裸眼視力0.3未満の子ども(小中高生)の割合

裸眼視力0.3未満の子ども(小中高生)の割合

 ▽視力矯正で進行抑制

 目に入ってくる光は、眼球の角膜と水晶体という二つのレンズを介して屈折(ピント調整)し、目の奥にある網膜で焦点を結ぶ。その情報が視神経を通り、脳に伝わることで、物体が認識される。近視は、「眼軸」といわれる眼球の奥行き(眼球の角膜から網膜までの長さ)が伸びてしまう状態であるため、網膜よりも手前で焦点を結んでしまい、像がぼやけて見えることになる。

 東診療部長は「赤ちゃんは眼軸が短く、遠視の状態で生まれてきます。成長とともに眼軸は伸び、小学校に入学する頃に遠視がなくなって正視(自然に網膜に焦点が結ぶ状態)になるのです。ところが、そのまま眼軸が伸び続けてしまうと正視から近視になります」と説明する。
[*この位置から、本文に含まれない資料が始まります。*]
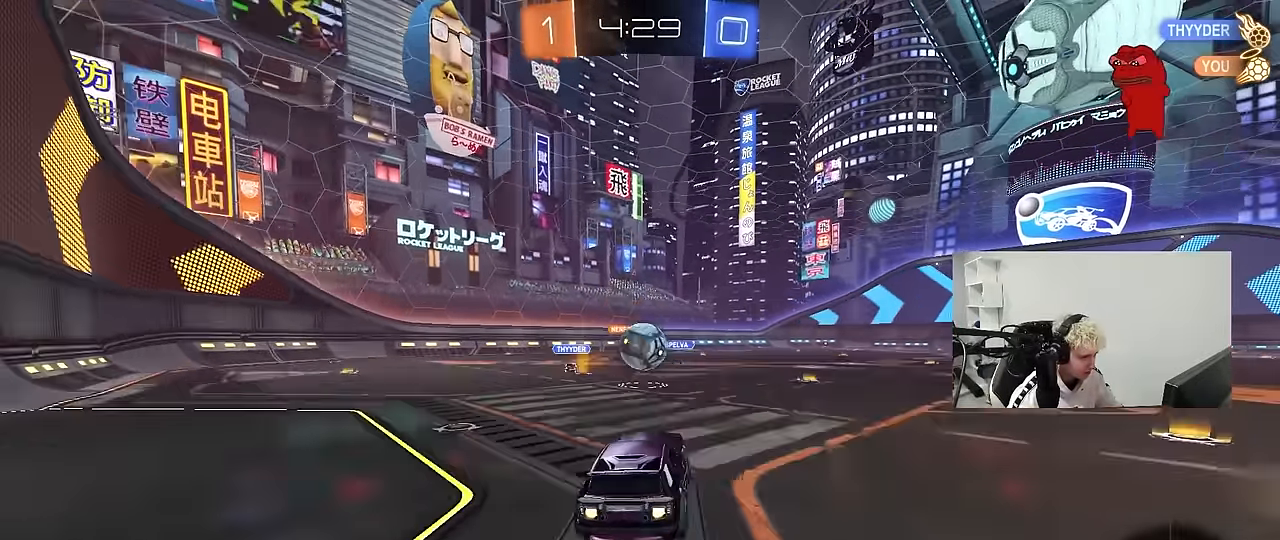
{"keys": [], "mouse": ["left"], "mouse_move": "still", "events": [[67, "s", "up"], [67, "shift", "up"], [117, "mouse_left", "up"], [117, "mouse_right", "up"], [200, "shift", "down"], [200, "w", "down"], [250, "d", "down"], [250, "mouse_left", "down"], [300, "d", "up"], [350, "shift", "up"], [350, "w", "up"], [400, "a", "up"], [433, "d", "down"], [483, "d", "up"]]}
 その原因は定かではないが、近視が途上国よりも先進国に多いことから、東診療部長は「特に、スマホなどの画面を長時間見続ける現代人の生活が大きく影響していると考えられます。これが子どもにも広まったことが大きな要因です」と危機感を募らせる。

 ▽仮性近視の可能性も

 近視は進行が緩やかな上、子どもは目の疲れを感じにくく、近視に気付きにくい。その点、小学校に入学する直前に行われる就学時健診は、視力異常の早期発見に重要な役割を果たしている。「ただし、子どもの場合、目の緊張により視力が下がったように見える『仮性近視(調節緊張)』の可能性があります。検査後すぐに眼鏡を作るのではなく、まずは眼科を受診して正確な診断を受けてください」と東診療部長は呼び掛ける。

 一度近視が進んでしまえば元に戻すことはできないため、眼鏡コンタクトレンズを適切に使用することが大切だ。東診療部長は「小学生以下のお子さんには管理のしやすさや安全面から眼鏡の使用を推奨しています。近視は大人になるまで進行しますので、年2~3回の定期検査は必須です。スマホなどの長時間の使用は控え、目に負担の少ない生活を心掛けてください」とアドバイスする。(メディカルトリビューン=時事)(記事の内容、医師の所属、肩書などは取材当時のものです)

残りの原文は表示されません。